Based on the language server hovers in this code: https://github.com/MinaProtocol/mina/blob/4495af5caea5e1bb2f98f92592c065f93a586ade/src/lib/block_storage/block_storage.ml#L113-L118 It seems like the key here is Blake2.t and the values are Mina_block.Body.t I can't find where the path for this database is defined, so I'm just going by it being LMDB and the module name being appropriate.

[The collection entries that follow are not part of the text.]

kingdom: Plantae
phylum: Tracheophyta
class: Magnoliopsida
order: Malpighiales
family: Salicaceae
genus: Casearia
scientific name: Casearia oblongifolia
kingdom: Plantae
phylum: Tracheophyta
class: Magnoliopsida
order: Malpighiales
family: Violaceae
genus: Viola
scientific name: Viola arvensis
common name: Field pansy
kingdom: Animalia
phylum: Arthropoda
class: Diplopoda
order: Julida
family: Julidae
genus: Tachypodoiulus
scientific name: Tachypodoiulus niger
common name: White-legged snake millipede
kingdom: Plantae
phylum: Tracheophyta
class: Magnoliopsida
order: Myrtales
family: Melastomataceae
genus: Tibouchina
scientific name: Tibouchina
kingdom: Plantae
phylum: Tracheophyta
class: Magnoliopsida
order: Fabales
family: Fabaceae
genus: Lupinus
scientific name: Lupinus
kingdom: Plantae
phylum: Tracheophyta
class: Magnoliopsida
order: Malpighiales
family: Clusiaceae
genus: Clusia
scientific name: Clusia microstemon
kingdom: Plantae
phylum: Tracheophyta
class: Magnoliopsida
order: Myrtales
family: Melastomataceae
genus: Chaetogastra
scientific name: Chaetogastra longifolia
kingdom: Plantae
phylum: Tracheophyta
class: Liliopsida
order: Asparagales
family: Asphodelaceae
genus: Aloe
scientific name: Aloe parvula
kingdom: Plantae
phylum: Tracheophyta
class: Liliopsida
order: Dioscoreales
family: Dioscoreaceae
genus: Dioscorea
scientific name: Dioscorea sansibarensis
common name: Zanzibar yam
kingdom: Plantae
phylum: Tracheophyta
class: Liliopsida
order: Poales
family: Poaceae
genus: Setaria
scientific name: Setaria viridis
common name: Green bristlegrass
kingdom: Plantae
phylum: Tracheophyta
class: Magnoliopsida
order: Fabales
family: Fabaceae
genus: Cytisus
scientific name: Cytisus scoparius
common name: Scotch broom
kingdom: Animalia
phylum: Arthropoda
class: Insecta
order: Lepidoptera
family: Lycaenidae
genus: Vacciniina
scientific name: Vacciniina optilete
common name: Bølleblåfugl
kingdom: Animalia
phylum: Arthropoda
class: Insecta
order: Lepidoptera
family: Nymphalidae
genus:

Geometer1729 commented 4 months ago

genesis

This comment seems to confirm that the ledger here is the genesis ledger in rocksdb https://github.com/MinaProtocol/mina/blob/5dcc6777f10c940aae446cbb7877ca20edf0dcd9/src/lib/genesis_ledger_helper/genesis_ledger_helper.ml#L292-L308

The language server links that commit to this https://github.com/MinaProtocol/mina/blob/5dcc6777f10c940aae446cbb7877ca20edf0dcd9/src/lib/merkle_mask/masking_merkle_tree.ml#L617-L640 The database part of which seems to be Base.set_batch parent account_data ; Which again following the language server seems to come from here https://github.com/MinaProtocol/mina/blob/5dcc6777f10c940aae446cbb7877ca20edf0dcd9/src/lib/merkle_mask/inputs_intf.mli#L29-L40 I'm not entirely sure what's going on, but this seems to be pointing to the same code as the root/snarked_ledger. So I checked if the outputs looked comparable in the hopes they are the same types which would make sense I think given both databases represent snapshots of the ledger. The outputs are extremely similar last few lines of genesis_ledger:

$tid!0x3BD4E3A4BEC457DC36730A0295CB9542CF01AEDC6EC0F3A03240314649D90CF6 ==> rb5V̛,IA~:
$tid!0x3BD55C98C4DF679BF75D58287C49464CF382C94E0F493339E2C3AD996EEAF377 ==>
Q       1Hz>\~)4jW<8m
$tid!0x3BD611554C36EADB0C2FF4FD7831B035C1150534CE07515C901125CE1D7F82E8 ==> :o<p~e_Lg=($k<
$tid!0x3BD8498E090010ED1FCE99004B9D9E3B0A8E7C91F71B9283B333277236A54EFA ==> s-@_N6    R)pMI~
id!0x3BDA4F97891922FDEB5018F7F1C1C8756191778C3B07DDC685B4D9321263A305 ==> O3{W2~
"X"i;dV]        K6
$tid!0x3BDA9A6DFF6496A75B097EB7BB7949CB27A2374D505E4D1E3B44D032B4FEACA0 ==> 4)x|Au]y_6$fLa-
$tid!0x3BDAF9FF99C601137912EA4191D6EF2E3DCAD5A4F508B3584A8972CAC1A8B04D ==> fh0y)yUxP0

last few lines of snarked_ledger

$tid!0x3BD4E3A4BEC457DC36730A0295CB9542CF01AEDC6EC0F3A03240314649D90CF6 ==> rb5V̛,IA~:
$tid!0x3BD55C98C4DF679BF75D58287C49464CF382C94E0F493339E2C3AD996EEAF377 ==>
Q       1Hz>\~)4jW<8m
$tid!0x3BD611554C36EADB0C2FF4FD7831B035C1150534CE07515C901125CE1D7F82E8 ==> :o<p~e_Lg=($k<
$tid!0x3BD8498E090010ED1FCE99004B9D9E3B0A8E7C91F71B9283B333277236A54EFA ==> s-@_N6    R)pMI~
id!0x3BDA4F97891922FDEB5018F7F1C1C8756191778C3B07DDC685B4D9321263A305 ==> O3{W2~
"X"i;dV]        K6
$tid!0x3BDA9A6DFF6496A75B097EB7BB7949CB27A2374D505E4D1E3B44D032B4FEACA0 ==> 4)x|Au]y_6$fLa-
$tid!0x3BDAF9FF99C601137912EA4191D6EF2E3DCAD5A4F508B3584A8972CAC1A8B04D ==> fh0y)yUxP0

They are not actually completely identical per diff, but having several lines in common makes it feel like a safe bet the types are the same. So the key should be Location.t and the value should be Toeken_id.Set.t like in root/snarked_ledger

Geometer1729 commented 4 months ago

wallets/store/<..>

AFAICT there are no databases in here, just keys in individual files. Based on this it looks like the private keys are stored separately from public keys and the filenames of the private keys depend on the public keys. https://github.com/MinaProtocol/mina/blob/5dcc6777f10c940aae446cbb7877ca20edf0dcd9/src/lib/secrets/wallets.ml#L18-L30

Here it seems to be parsing the key but just reading plain lines from a file https://github.com/MinaProtocol/mina/blob/5dcc6777f10c940aae446cbb7877ca20edf0dcd9/src/lib/secrets/wallets.ml#L58

I was able to run a node with a wallet, but the wallets/store/ directory remains empty at least for an hour or two. I assume I would need to actually produce a block for this code to run. So I haven't been able to confirm that this is the actual behavior of a node.